To do »
- A) Print the stretch of the passage on the North Korean art exhibition from "I ask him what" through "apply to Israel.".
- B) Answer these questions from the passage on the North Korean art exhibition:
(i) Which memorial appears in the painting that could pass for North Korean propaganda?
(ii) Whose daughter was Zephaniah's guide in North Korea?
(iii) What does Zephaniah liken North Korea to?

Zephaniah is absolutely right. On the surface, none of the paintings in this small-ish suburban room have much to do with Juche, the ideology behind North Korea’s authoritarian regime, which combines Confucianism with communism. Surprisingly, the paintings of London are pretty flattering. A schmaltzy portrait of two smiling girls, sitting by the Thames, doesn’t exactly reek of the western imperialism that North Koreans are taught, from early childhood, to loathe.

Strangely, one painting of the current First World War memorial at the Tower of London, if taken out of context, looks like a particularly garish piece of North Korean propaganda. What appears to be blood pouring from the ancient prison and fortress (and is actually thousands of red remembrance poppies) could be read as a comment on Western military brutality. Next to a painting of a Garfunkel’s, it loses impact though.

But isn’t a North Korean art exhibition, in London, intrinsically political?

“In a sense,” says Zephaniah, “But this stuff is quite inoffensive. As the Americans say, ‘it is what it is’”.

I ask him what brought about his interest in the DPRK.

“Everyone should go to North Korea,” says Zephaniah, who, having done so himself, can speak about it with a certain amount of authority, “Firstly, you can see the truth – both the good and bad – for yourself.”

Zephaniah tells me that his guide in North Korea was the daughter of one of the men behind the state’s nuclear programme. She spoke to him frankly about the brutality of the Japanese occupation, helping him to understand the roots of their heavily militaristic ideology. He likens North Korea to an abused child – an analogy that I often apply to Israel.

“I didn’t agree with everything she said, but I started to see things from the North Korean point of view. We keep on calling them a communist state – they’re not communist. They don’t like communism.”

Supplied data »
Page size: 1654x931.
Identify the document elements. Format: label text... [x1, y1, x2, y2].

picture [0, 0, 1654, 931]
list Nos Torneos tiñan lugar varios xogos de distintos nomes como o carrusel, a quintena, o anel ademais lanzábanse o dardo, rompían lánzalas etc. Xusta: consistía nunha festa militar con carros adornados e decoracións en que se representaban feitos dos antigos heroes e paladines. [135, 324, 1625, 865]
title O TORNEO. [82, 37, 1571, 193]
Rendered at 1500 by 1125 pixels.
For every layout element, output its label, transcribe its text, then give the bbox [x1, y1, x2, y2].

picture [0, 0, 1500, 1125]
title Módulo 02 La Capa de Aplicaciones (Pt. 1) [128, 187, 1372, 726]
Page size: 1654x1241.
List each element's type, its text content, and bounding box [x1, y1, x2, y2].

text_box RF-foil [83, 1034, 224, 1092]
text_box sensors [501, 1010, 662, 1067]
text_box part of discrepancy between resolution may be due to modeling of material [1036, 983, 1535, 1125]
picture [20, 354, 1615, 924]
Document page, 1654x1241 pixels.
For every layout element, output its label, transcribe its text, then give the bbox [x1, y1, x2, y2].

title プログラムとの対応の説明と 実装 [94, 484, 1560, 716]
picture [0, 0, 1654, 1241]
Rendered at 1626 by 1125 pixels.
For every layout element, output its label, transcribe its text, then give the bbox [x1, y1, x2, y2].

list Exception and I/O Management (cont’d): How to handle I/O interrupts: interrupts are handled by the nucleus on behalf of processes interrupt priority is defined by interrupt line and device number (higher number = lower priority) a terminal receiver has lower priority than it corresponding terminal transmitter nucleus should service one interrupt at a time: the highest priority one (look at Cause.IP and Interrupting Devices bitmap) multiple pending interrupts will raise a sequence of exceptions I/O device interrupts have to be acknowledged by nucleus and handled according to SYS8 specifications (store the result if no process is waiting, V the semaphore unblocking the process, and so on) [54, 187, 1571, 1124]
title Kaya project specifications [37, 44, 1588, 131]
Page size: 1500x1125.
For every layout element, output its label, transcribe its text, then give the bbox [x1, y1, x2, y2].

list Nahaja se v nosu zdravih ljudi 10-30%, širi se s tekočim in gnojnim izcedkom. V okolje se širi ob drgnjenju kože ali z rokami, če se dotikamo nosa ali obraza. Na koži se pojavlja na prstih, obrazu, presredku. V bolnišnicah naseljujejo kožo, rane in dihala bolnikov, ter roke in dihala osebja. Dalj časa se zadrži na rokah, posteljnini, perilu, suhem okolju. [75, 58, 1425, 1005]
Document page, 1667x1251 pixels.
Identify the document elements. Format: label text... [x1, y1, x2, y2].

List of solutions »
- A)
I ask him what brought about his interest in the DPRK.

“Everyone should go to North Korea,” says Zephaniah, who, having done so himself, can speak about it with a certain amount of authority, “Firstly, you can see the truth – both the good and bad – for yourself.”

Zephaniah tells me that his guide in North Korea was the daughter of one of the men behind the state’s nuclear programme. She spoke to him frankly about the brutality of the Japanese occupation, helping him to understand the roots of their heavily militaristic ideology. He likens North Korea to an abused child – an analogy that I often apply to Israel.

- B)
(i) The current First World War memorial at the Tower of London.
(ii) One of the men behind the state's nuclear programme.
(iii) An abused child.